5. A system for implementing the frequency-adaptive densification method for enhanced Gaussian splatter detail recovery as described in any one of claims 1 to 4, characterized in that, include: The frequency coverage gradient adjustment module is used to evaluate the contribution of each Gaussian to Gaussian pixels and the spatial influence range of each Gaussian on the image plane in the 2D image domain, and to assign a splitting priority to each Gaussian. The multi-moment matched quantization module is used to quantize the degree of mismatch between each Gaussian and the local frequency complexity in the 3D domain using multi-moments. The adaptive densification module is used to perform adaptive splitting operations on Gaussians whose mismatch with local frequency complexity exceeds a preset threshold according to splitting priority.

6. The system according to claim 5, characterized in that, The system is trained by minimizing a loss function, the expression of which is: In the formula, Represents the loss function.
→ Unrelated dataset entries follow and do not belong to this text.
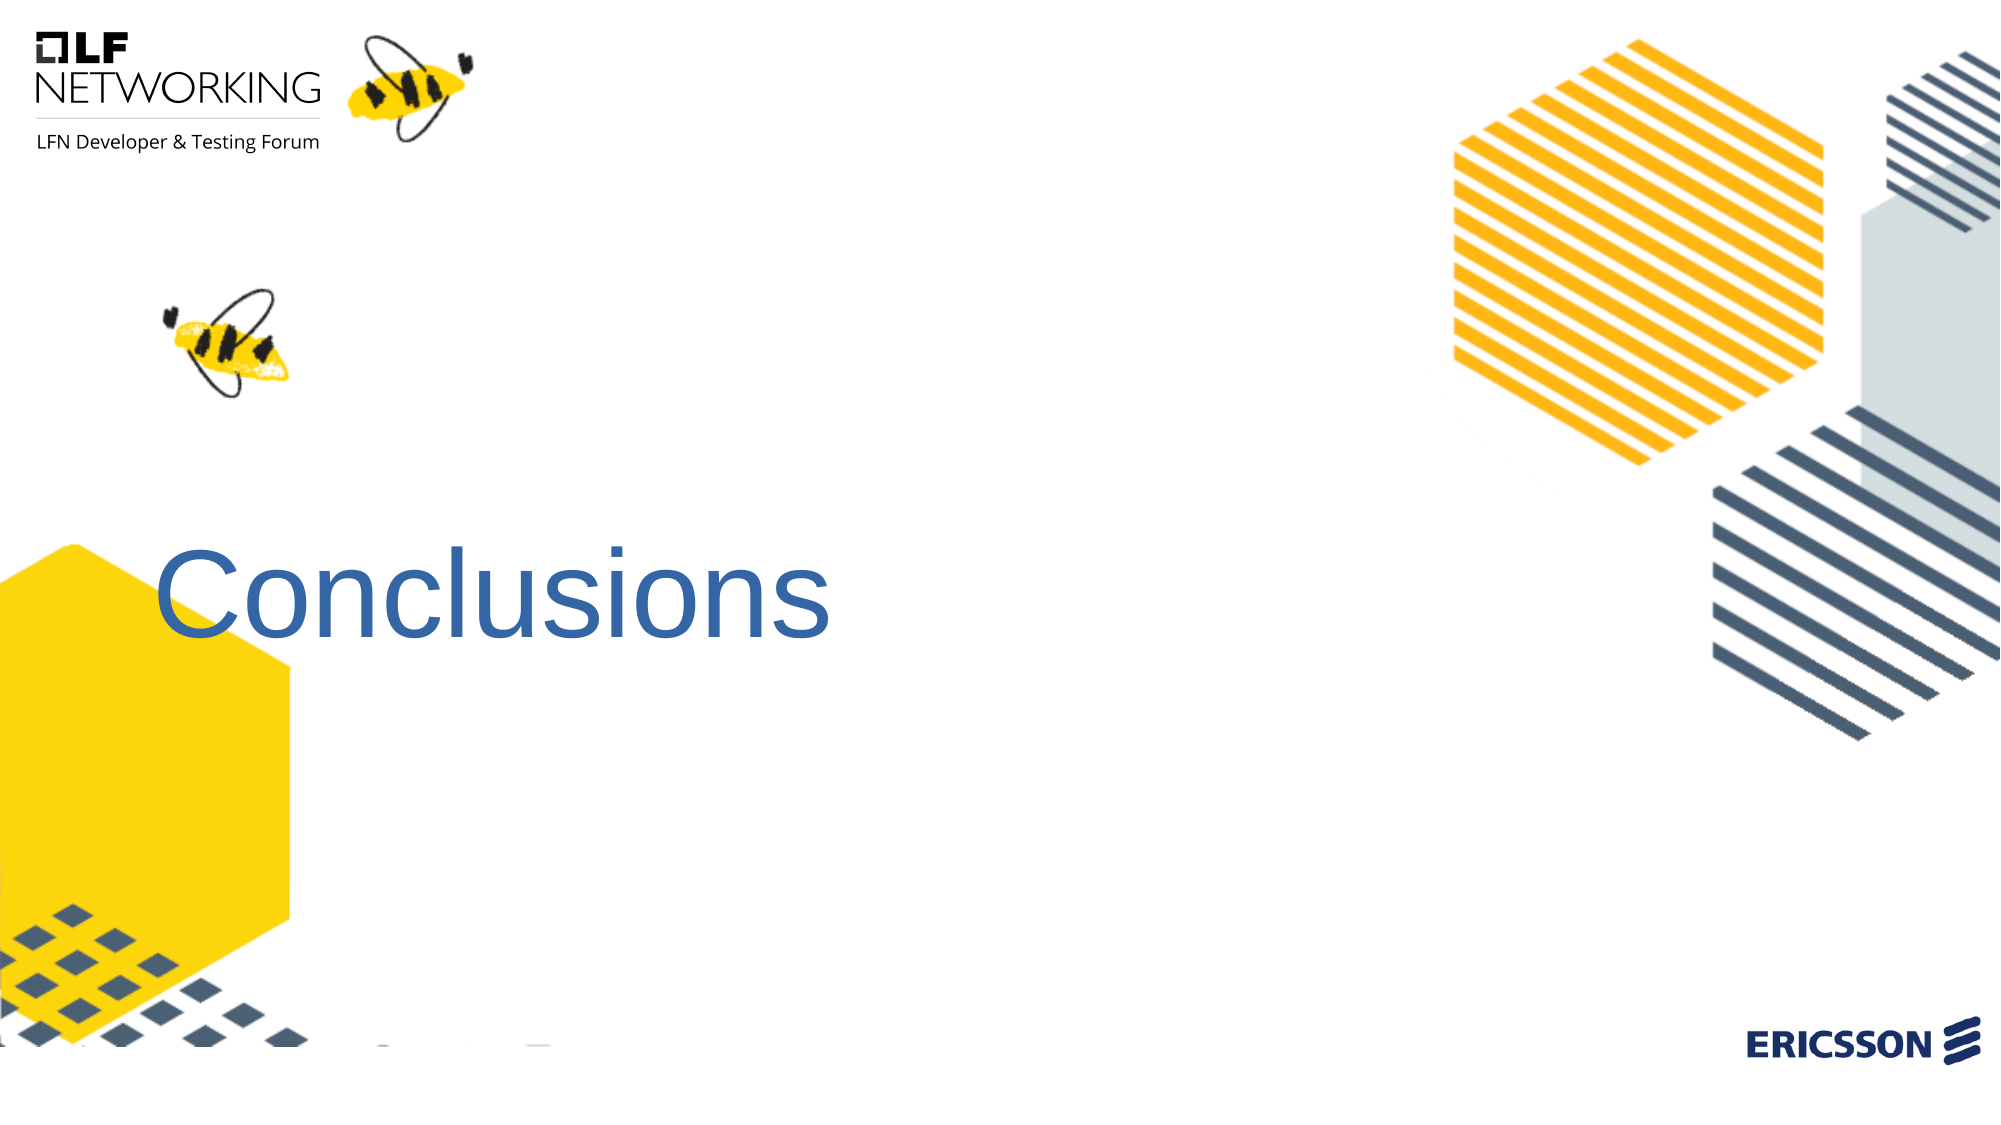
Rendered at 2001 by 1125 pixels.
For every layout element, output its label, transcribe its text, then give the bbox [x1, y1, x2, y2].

picture [0, 0, 2000, 1116]
title Conclusions [137, 203, 1863, 672]
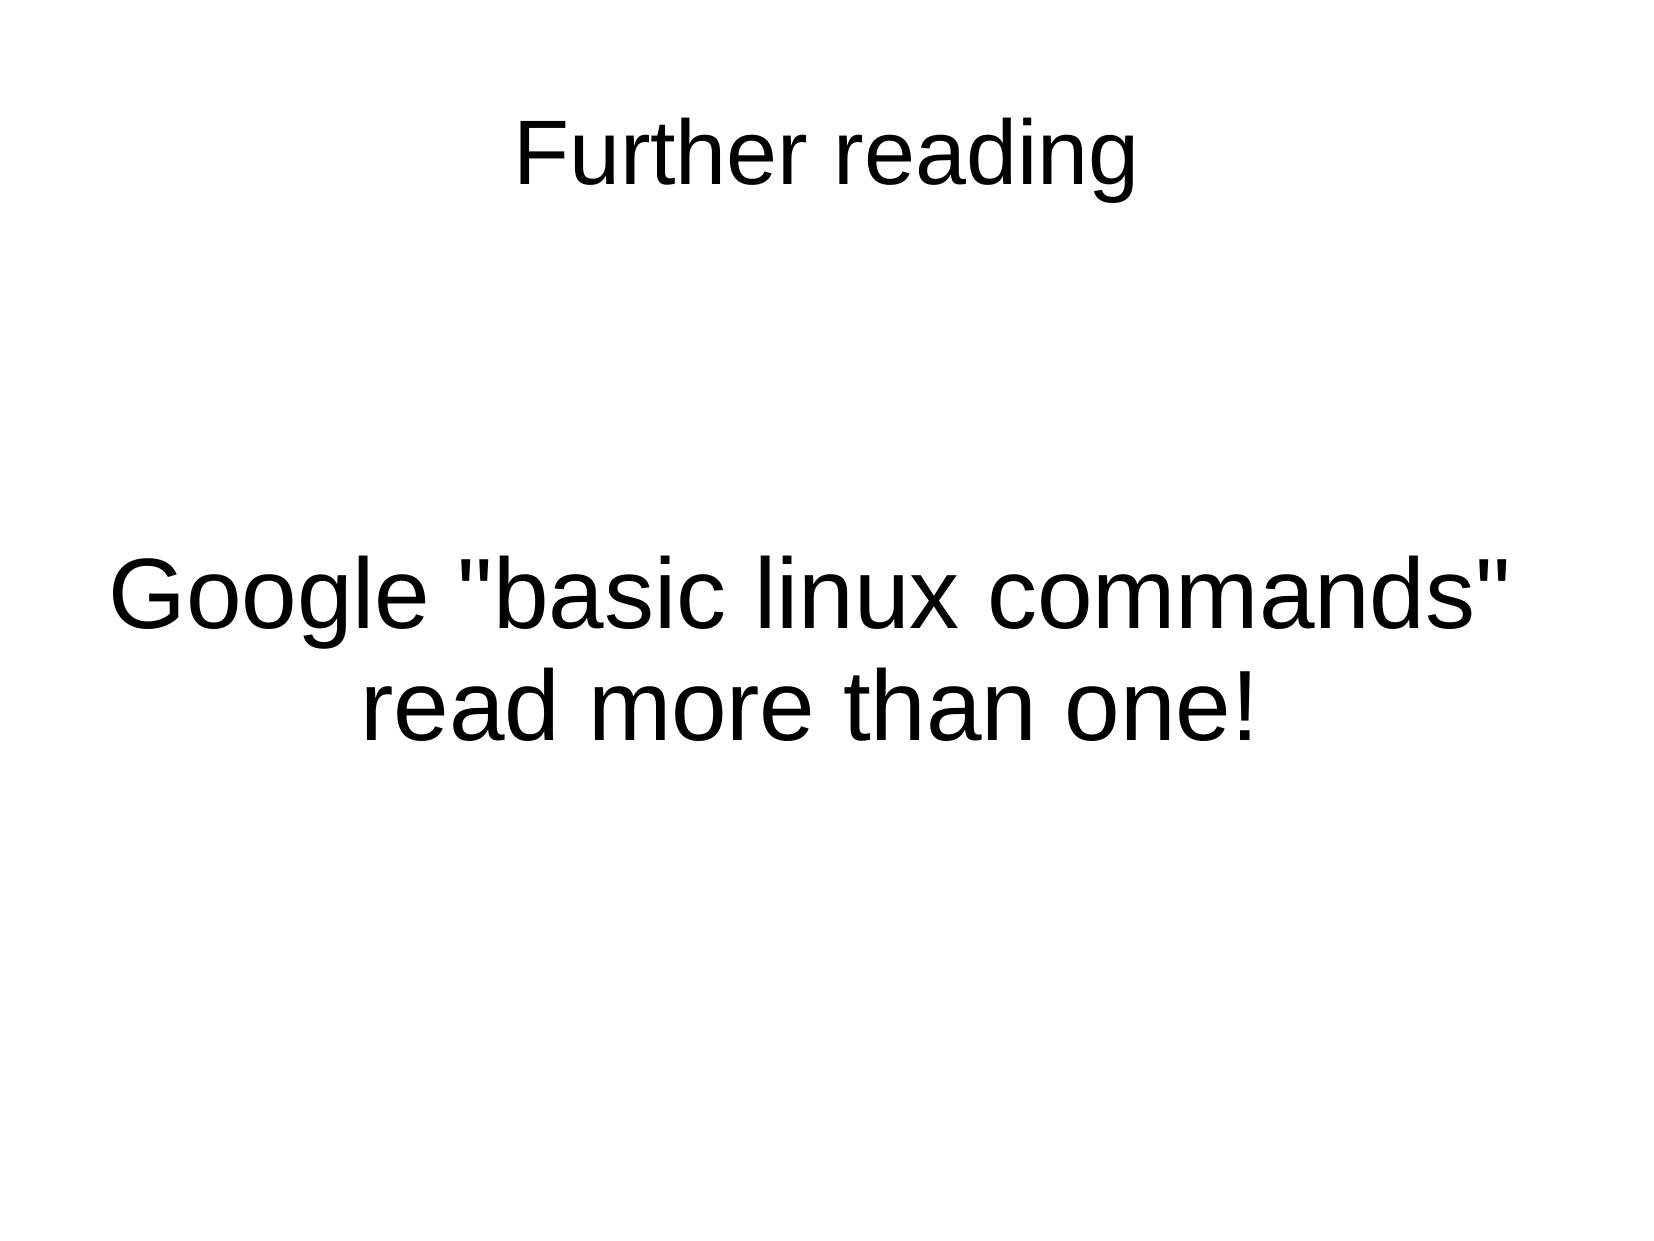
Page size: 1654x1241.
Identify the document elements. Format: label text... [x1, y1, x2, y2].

text_box Google "basic linux commands" read more than one! [82, 290, 1538, 1010]
title Further reading [82, 49, 1571, 257]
To lose weight, This represents the mean absolute error between the rendered image and the real image. This represents the structural similarity index loss term. Represents the high-frequency loss term. This represents the weighting coefficient of the high-frequency loss term; This represents the total number of pixels in the image. To render an image in pixels The color value at that location, For real images in pixels The color value at that location, Indicates the rendered image. Represents a real image. for The local mean, for The local mean; for The local variance, for Local variance; for and Local covariance; , These are all constants used to maintain computational stability. This represents the high-frequency weight map obtained by applying the Laplacian operator to a grayscale image. This represents the Euclidean norm.

7. A computer device, comprising a memory, a processor, and a computer program stored in the memory and executable on the processor, characterized in that, When the processor executes the program, it implements the steps of the method as described in any one of claims 1 to 4.

8. A computer-readable storage medium, characterized in that, The device stores a computer program that, when executed by a processor, causes the processor to perform the steps of the method as described in any one of claims 1 to 4.